Draper (1996) stated that the quality of life of older people who live in hospital wards and nursing homes is a critically important issue for the nursing profession. It is our responsibility to protect residents and be their advocates. No resident should have to suffer the pain of having their finger pricked by an open lancet or needle. This practice is painful and should be stopped immediately. (Most of the homes now have information on how to obtain more appropriate finger-pricking devices.)
Education of staff
Clarke (1986) and Castledine (1989) have outlined the role of the DSN. Castledine stated that the DSN is an educator of colleagues in nursing and other disciplines, both in hospital and community, depending on need.
Hare (1997) clearly showed an improvement in care of residents by increasing the level of education of staff.
In order to feedback the results of this survey, a series of talks will start on 12 October this year with a conference. It is hoped that the role of the DSN will be more clearly understood following these talks, and that good working relationships, with open lines of communication, can be achieved.
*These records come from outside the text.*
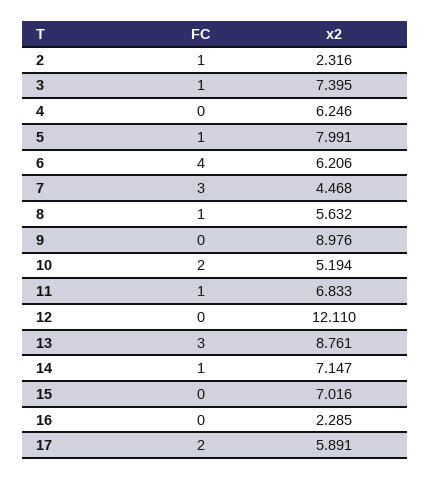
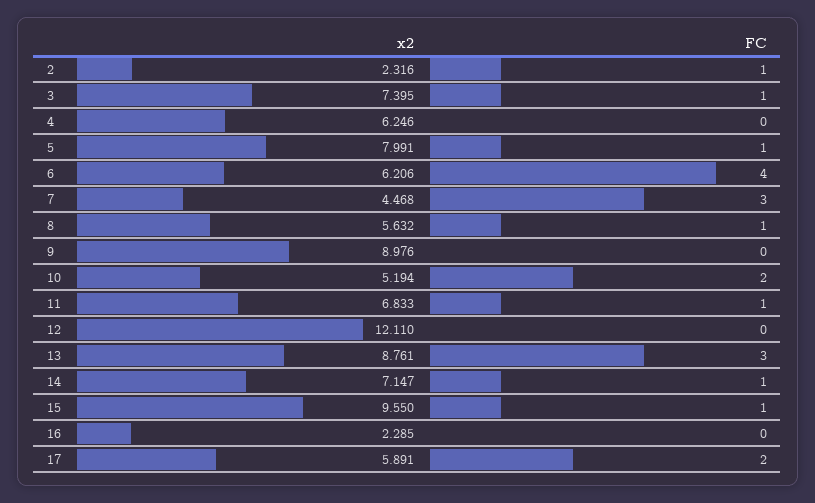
  {
    "FC": {
      "2": 1,
      "3": 1,
      "4": 0,
      "5": 1,
      "6": 4,
      "7": 3,
      "8": 1,
      "9": 0,
      "10": 2,
      "11": 1,
      "12": 0,
      "13": 3,
      "14": 1,
-     "15": 0,
+     "15": 1,
      "16": 0,
      "17": 2
    },
    "x2": {
      "2": 2.316,
      "3": 7.395,
      "4": 6.246,
      "5": 7.991,
      "6": 6.206,
      "7": 4.468,
      "8": 5.632,
      "9": 8.976,
      "10": 5.194,
      "11": 6.833,
      "12": 12.11,
      "13": 8.761,
      "14": 7.147,
-     "15": 7.016,
+     "15": 9.55,
      "16": 2.285,
      "17": 5.891
    }
  }

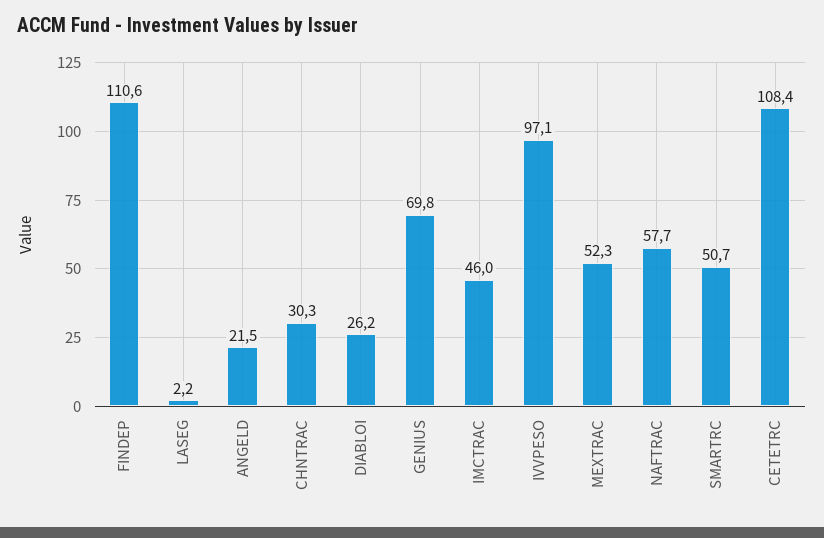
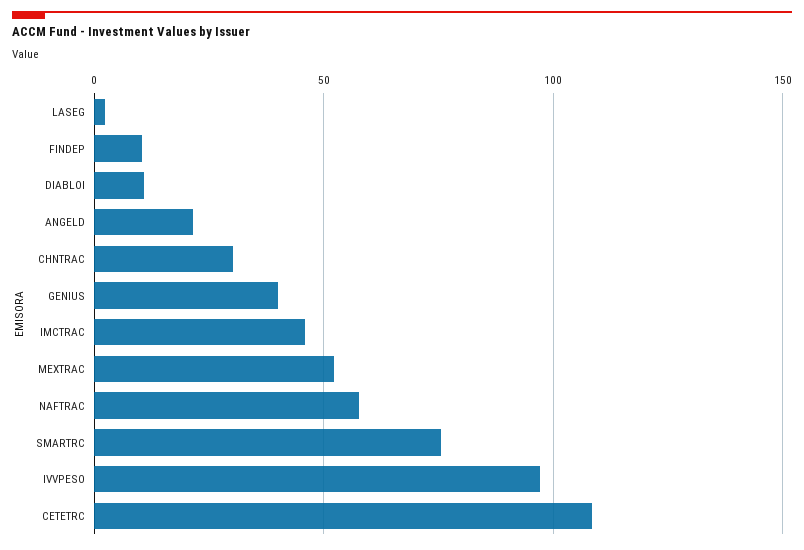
  {
-   "FINDEP": 110.6,
+   "FINDEP": 10,
    "LASEG": 2.2,
    "ANGELD": 21.5,
    "CHNTRAC": 30.3,
-   "DIABLOI": 26.2,
+   "DIABLOI": 10,
-   "GENIUS": 69.8,
+   "GENIUS": 40,
    "IMCTRAC": 46,
    "IVVPESO": 97.1,
    "MEXTRAC": 52.3,
    "NAFTRAC": 57.7,
-   "SMARTRC": 50.7,
+   "SMARTRC": 75,
    "CETETRC": 108.4
  }

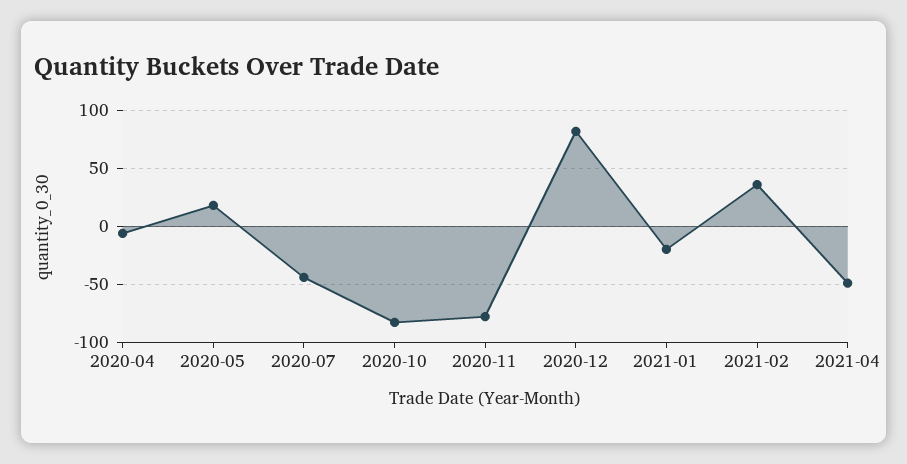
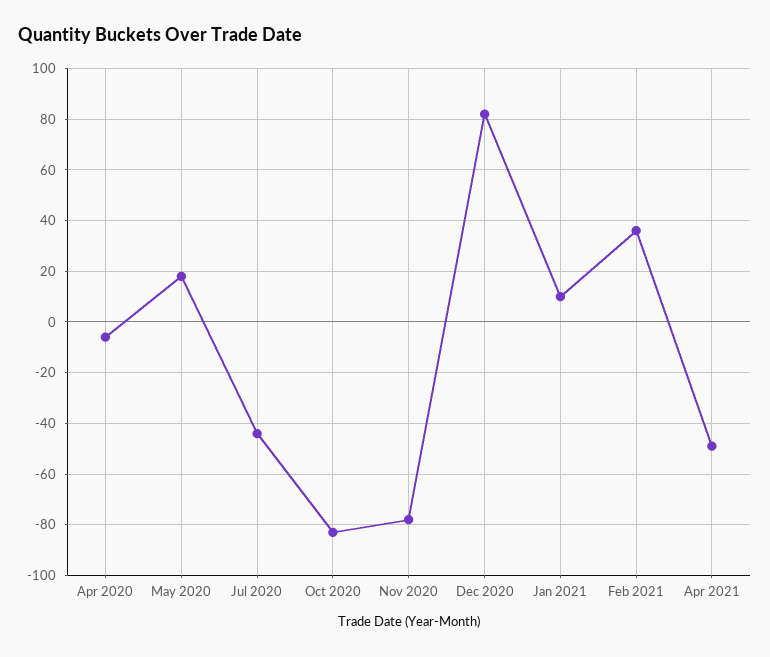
  {
    "2020-04": -5,
    "2020-05": 20,
    "2020-07": -45,
    "2020-10": -85,
    "2020-11": -80,
    "2020-12": 80,
-   "2021-01": -20,
+   "2021-01": 10,
    "2021-02": 35,
    "2021-04": -50
  }

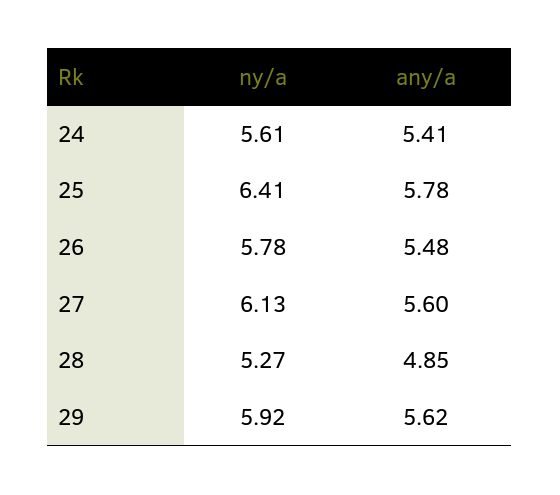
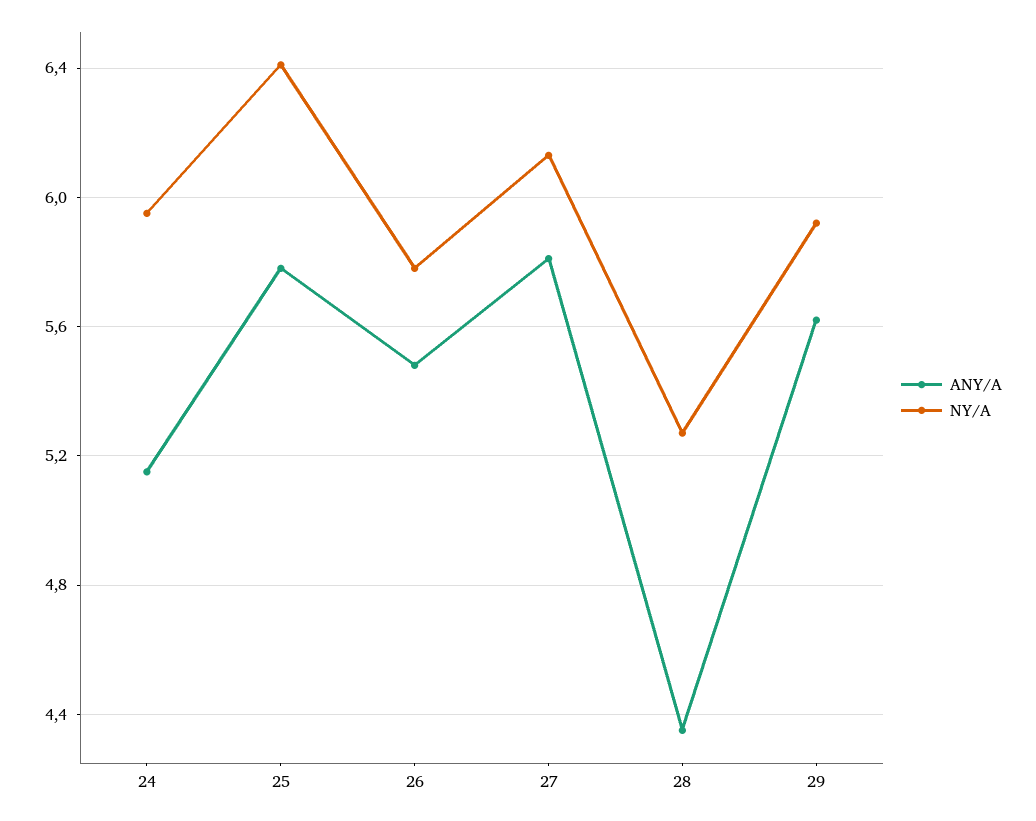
  {
    "ny/a": {
-     "24": 5.61,
+     "24": 5.95,
      "25": 6.41,
      "26": 5.78,
      "27": 6.13,
      "28": 5.27,
      "29": 5.92
    },
    "any/a": {
-     "24": 5.41,
+     "24": 5.15,
      "25": 5.78,
      "26": 5.48,
-     "27": 5.6,
+     "27": 5.8,
-     "28": 4.85,
+     "28": 4.35,
      "29": 5.62
    }
  }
As far back as 1988, Sinclair was saying that the DSN can also lighten the doctor’s workload. The DSN can help prevent residents from having to be admitted to hospital, therefore preventing the confusion often caused by having to move from their familiar environment.
Turnbull and Sinclair (1995) made the following suggestions on how to improve institutional diabetes care:
- Increase community support of the DSN
- Establish educational/training programmes for staff
- Establish standards of care for residents with diabetes
- Ensure ready access to chiropody and dietetic advice
- Undertake research and audit in nutritional diabetes care.
These measures, they suggest, would lead to an improvement in delivery of care to this vulnerable group, as well as a corresponding increase in quality of life.
DSNs are ideally placed not only to help promote a good quality of care among elderly residents with diabetes, but also to develop a closer, more supportive, link with the nursing staff.
Nursing home staff can be very isolated and vulnerable. As the survey shows, many trained nurses are working with non-trained staff back-up. Having identified the need for further education, the hope is that staff will be granted more leave to attend study days in an effort to enhance their practice, and to meet nursing staff from other areas to open up support networks.